A. Difficultés liées à l’application et au contrôle des normes internationales

L’OIT n’a pas de moyens suffisants pour contraindre les États adhérents à respecter les normes qu’ils ont ratifiées. Comme on l’a indiqué, les normes de l’OIT ne contiennent pas en elles-mêmes de sanction et les conclusions des organes de contrôle n’ont pas un caractère exécutoire, cela signifie par conséquent que l’OIT ne peut pas envoyer de gendarmes pour contraindre un pays à respecter une convention qu’il a ratifiée 491 . Ainsi, l’absence de moyens de contrôle et de contrainte internationaux pose-t-elle beaucoup de problèmes dans la mise en œuvre des législations tant nationales qu’internationales.

L’exigence de la mise en œuvre des normes internationales pose des difficultés surtout dans des pays très pauvres. Cette question a été souvent soulevée devant la conférence de l’OIT. Les principales difficultés sont liées d’abord aux conditions économiques et sociales de l’État concerné. Ces conditions ne permettent pas facilement à cet État d’appliquer des conventions qu’il a ratifiées. Le gouvernement s’engage souvent à ratifier des conventions internationales en échange d’aides ou d’avantages économiques plus favorables, autrement dit, pour donner une image positive sur le plan international et pour attirer des investisseurs étrangers. Au fond, il ne s’agit que d’une ratification que Nicolas VALTICOS qualifiait de « platonique », « de façade », ou « vide » 492 .

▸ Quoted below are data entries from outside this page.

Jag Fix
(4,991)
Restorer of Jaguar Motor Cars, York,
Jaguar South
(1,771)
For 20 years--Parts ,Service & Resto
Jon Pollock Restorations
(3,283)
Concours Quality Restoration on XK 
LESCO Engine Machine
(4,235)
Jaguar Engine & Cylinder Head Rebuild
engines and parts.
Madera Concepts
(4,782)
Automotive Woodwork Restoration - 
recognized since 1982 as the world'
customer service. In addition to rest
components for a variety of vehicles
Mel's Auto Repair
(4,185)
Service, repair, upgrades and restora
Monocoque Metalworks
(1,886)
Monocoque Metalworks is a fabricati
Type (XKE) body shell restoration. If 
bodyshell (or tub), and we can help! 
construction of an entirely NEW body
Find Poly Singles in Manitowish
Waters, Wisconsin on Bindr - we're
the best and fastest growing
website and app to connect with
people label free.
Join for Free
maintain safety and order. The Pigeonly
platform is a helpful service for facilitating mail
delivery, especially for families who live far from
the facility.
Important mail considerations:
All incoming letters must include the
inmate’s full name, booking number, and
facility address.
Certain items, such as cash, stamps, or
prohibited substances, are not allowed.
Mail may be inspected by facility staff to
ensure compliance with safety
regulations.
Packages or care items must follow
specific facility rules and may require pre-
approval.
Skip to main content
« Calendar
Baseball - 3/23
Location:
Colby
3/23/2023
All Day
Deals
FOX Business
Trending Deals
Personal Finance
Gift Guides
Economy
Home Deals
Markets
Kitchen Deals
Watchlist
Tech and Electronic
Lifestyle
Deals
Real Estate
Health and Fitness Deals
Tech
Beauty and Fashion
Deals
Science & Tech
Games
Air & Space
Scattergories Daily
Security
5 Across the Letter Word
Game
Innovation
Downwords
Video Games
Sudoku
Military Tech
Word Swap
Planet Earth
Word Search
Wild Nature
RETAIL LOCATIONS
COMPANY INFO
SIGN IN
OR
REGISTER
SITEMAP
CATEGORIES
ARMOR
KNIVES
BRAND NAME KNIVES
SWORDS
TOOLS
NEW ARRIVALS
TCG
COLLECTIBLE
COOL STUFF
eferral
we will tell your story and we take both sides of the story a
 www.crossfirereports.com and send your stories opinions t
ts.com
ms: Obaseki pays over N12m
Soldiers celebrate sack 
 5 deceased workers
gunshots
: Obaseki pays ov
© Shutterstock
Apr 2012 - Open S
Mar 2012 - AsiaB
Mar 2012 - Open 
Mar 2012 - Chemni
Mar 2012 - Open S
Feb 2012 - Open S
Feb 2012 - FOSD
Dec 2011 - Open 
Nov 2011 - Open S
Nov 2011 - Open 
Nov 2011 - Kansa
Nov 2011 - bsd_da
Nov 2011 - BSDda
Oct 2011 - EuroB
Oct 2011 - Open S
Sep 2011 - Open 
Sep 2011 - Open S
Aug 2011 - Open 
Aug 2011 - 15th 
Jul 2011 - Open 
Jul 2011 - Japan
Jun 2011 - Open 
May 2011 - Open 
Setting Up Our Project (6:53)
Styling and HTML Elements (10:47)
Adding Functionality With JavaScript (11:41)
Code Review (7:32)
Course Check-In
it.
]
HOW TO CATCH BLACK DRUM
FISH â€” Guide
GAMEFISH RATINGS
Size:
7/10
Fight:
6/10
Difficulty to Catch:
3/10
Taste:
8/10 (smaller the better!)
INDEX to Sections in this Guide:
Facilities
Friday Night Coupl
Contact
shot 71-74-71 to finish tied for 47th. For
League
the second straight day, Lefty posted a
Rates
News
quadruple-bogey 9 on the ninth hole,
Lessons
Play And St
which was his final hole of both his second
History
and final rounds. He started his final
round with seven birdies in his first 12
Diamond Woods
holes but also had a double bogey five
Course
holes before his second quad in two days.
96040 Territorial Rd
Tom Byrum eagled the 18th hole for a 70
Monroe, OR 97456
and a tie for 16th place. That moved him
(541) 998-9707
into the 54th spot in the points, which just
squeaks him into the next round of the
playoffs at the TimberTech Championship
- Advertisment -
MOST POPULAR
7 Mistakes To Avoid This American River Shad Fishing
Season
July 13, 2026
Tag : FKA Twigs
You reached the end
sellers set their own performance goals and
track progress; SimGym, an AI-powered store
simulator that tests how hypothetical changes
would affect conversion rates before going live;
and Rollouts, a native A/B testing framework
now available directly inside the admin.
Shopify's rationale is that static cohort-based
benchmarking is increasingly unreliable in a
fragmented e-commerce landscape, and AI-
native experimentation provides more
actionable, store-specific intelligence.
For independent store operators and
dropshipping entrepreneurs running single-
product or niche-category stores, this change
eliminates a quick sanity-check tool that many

Le Cambodge se trouvait dans cette situation lors de la ratification des conventions fondamentales de l’OIT en 1999 parce qu’à cette époque la question du développement économique semblait plus préoccupante que la question sociale, à savoir, le respect des droits des travailleurs. À l’heure actuelle, même s’il y a une amélioration dans la mise en œuvre de ces normes, la question de l'ineffectivité demeure toujours dans ce pays. De manière générale, la recherche de l’effectivité est délicate car on touche dans ce cas au problème de l’équilibre entre le développement économique et le renforcement de la liberté et de la dignité de l’homme. L’application des normes de l’OIT rencontre donc de nombreux problèmes d’ordre juridique, politique, économique et social. Autrement dit, le Gouvernement cambodgien n’a pas satisfait à son obligation imposée par les Conventions ou par la Constitution de l’OIT ou de l’ONU.

Afin de sortir de cette situation, c’est-à-dire les difficultés d’application de la loi dans une situation économique désastreuse, l’OIT a pensé à la recherche de l’équilibre entre l’économie et le droit, et a mis en place le programme de promotion du travail décent dans des pays pauvres, en particulier ceux qui sont touchés par la guerre civile. Comme une affirmation de la volonté du Directeur général de l’OIT de réunir tous les éléments d’un développement économique et social harmonieux dont les règles protectrices du travail constituent une composante essentielle. Monsieur Juan SOMAVIA a affirmé que « il ne s’agit pas seulement de créer des emplois, mais de créer des emplois d’une qualité acceptable. Il ne saurait y avoir de divorce entre le volume de l’emploi et sa qualité (…) ce qu’il faut aujourd’hui, c’est concevoir des systèmes sociaux et économiques qui garantissent le minimum indispensable en matière de sécurité et d’emploi, sans que cela empêche de s’adapter à l’évolution rapide d’un marché mondial très concurrentiel » 493 . D’un point de vue normatif, la démarche vise à protéger les travailleurs en s’assurant que la loi du travail est effectivement appliquée.

Les difficultés rencontrées dans le contrôle et dans l’application des normes internationales sont considérables dans les pays en développement. Pour des raisons en grande partie identiques, il n'est pas plus facile de le mettre en place pour les normes nationales qui rencontrent de nombreux obstacles.

Notes
491.

Id., p. 277.

492.

Nicolas VALTICOS, op.cit., p. 599 et s.

493.

J. SOMAVIA, Un travail décent, Rapport du Directeur général à la 87ème session de la Conférence internationale du Travail (juin 1999), Genève, BIT, 1999, p. 4 ; voir aussi : S’affranchir de la pauvreté par le travail, rapport du directeur général à la 91ème session de la Conférence internationale du Travail (juin 2003), Genève, BIT, 2003, p. 77-78, 91-92 et 117-119. Citées par Jean-Michel SERVAIS, op.cit., p. 294 et s.